Transcribed page contents:
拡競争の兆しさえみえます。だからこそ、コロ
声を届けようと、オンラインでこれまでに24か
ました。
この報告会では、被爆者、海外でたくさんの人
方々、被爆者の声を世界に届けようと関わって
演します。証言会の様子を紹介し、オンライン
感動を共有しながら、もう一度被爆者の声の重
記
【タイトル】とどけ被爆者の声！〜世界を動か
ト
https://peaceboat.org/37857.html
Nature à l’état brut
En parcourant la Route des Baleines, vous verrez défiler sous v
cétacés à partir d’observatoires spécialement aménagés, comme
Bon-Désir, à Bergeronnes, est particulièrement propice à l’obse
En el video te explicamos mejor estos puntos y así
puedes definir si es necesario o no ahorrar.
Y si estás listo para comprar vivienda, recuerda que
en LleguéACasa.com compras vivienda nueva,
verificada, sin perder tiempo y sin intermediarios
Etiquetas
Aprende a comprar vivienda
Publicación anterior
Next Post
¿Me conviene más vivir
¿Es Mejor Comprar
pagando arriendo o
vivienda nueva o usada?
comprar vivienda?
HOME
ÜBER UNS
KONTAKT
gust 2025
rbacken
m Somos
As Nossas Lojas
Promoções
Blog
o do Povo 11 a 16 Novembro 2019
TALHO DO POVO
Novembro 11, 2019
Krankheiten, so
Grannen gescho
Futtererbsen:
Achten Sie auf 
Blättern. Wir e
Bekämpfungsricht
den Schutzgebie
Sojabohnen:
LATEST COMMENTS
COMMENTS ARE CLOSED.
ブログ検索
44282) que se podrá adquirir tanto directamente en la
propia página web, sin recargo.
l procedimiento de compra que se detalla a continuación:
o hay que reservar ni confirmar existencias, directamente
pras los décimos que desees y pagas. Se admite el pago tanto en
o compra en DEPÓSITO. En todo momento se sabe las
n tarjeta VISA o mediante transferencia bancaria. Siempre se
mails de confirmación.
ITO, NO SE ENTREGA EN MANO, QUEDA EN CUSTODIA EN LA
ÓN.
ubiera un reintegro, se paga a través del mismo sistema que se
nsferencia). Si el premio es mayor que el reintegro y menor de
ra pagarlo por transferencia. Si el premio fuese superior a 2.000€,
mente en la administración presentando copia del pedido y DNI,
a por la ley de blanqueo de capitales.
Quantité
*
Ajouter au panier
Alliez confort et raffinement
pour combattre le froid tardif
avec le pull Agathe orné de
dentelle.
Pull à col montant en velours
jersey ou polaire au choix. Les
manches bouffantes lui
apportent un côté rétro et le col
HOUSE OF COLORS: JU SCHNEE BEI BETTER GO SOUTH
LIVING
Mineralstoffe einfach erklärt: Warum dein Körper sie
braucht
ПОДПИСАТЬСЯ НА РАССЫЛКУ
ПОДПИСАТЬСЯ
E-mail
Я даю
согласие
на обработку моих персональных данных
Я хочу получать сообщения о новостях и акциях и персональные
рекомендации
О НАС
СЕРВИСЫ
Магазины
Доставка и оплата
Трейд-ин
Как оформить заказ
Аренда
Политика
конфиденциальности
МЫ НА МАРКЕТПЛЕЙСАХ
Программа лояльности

ABOUT THIS TASK: Having read the records above, print them out again exactly.

RESPONSE BELOW:
拡競争の兆しさえみえます。だからこそ、コロ
声を届けようと、オンラインでこれまでに24か
ました。
この報告会では、被爆者、海外でたくさんの人
方々、被爆者の声を世界に届けようと関わって
演します。証言会の様子を紹介し、オンライン
感動を共有しながら、もう一度被爆者の声の重
記
【タイトル】とどけ被爆者の声！〜世界を動か
ト
https://peaceboat.org/37857.html
Nature à l’état brut
En parcourant la Route des Baleines, vous verrez défiler sous v
cétacés à partir d’observatoires spécialement aménagés, comme
Bon-Désir, à Bergeronnes, est particulièrement propice à l’obse
En el video te explicamos mejor estos puntos y así
puedes definir si es necesario o no ahorrar.
Y si estás listo para comprar vivienda, recuerda que
en LleguéACasa.com compras vivienda nueva,
verificada, sin perder tiempo y sin intermediarios
Etiquetas
Aprende a comprar vivienda
Publicación anterior
Next Post
¿Me conviene más vivir
¿Es Mejor Comprar
pagando arriendo o
vivienda nueva o usada?
comprar vivienda?
HOME
ÜBER UNS
KONTAKT
gust 2025
rbacken
m Somos
As Nossas Lojas
Promoções
Blog
o do Povo 11 a 16 Novembro 2019
TALHO DO POVO
Novembro 11, 2019
Krankheiten, so
Grannen gescho
Futtererbsen:
Achten Sie auf 
Blättern. Wir e
Bekämpfungsricht
den Schutzgebie
Sojabohnen:
LATEST COMMENTS
COMMENTS ARE CLOSED.
ブログ検索
44282) que se podrá adquirir tanto directamente en la
propia página web, sin recargo.
l procedimiento de compra que se detalla a continuación:
o hay que reservar ni confirmar existencias, directamente
pras los décimos que desees y pagas. Se admite el pago tanto en
o compra en DEPÓSITO. En todo momento se sabe las
n tarjeta VISA o mediante transferencia bancaria. Siempre se
mails de confirmación.
ITO, NO SE ENTREGA EN MANO, QUEDA EN CUSTODIA EN LA
ÓN.
ubiera un reintegro, se paga a través del mismo sistema que se
nsferencia). Si el premio es mayor que el reintegro y menor de
ra pagarlo por transferencia. Si el premio fuese superior a 2.000€,
mente en la administración presentando copia del pedido y DNI,
a por la ley de blanqueo de capitales.
Quantité
*
Ajouter au panier
Alliez confort et raffinement
pour combattre le froid tardif
avec le pull Agathe orné de
dentelle.
Pull à col montant en velours
jersey ou polaire au choix. Les
manches bouffantes lui
apportent un côté rétro et le col
HOUSE OF COLORS: JU SCHNEE BEI BETTER GO SOUTH
LIVING
Mineralstoffe einfach erklärt: Warum dein Körper sie
braucht
ПОДПИСАТЬСЯ НА РАССЫЛКУ
ПОДПИСАТЬСЯ
E-mail
Я даю
согласие
на обработку моих персональных данных
Я хочу получать сообщения о новостях и акциях и персональные
рекомендации
О НАС
СЕРВИСЫ
Магазины
Доставка и оплата
Трейд-ин
Как оформить заказ
Аренда
Политика
конфиденциальности
МЫ НА МАРКЕТПЛЕЙСАХ
Программа лояльности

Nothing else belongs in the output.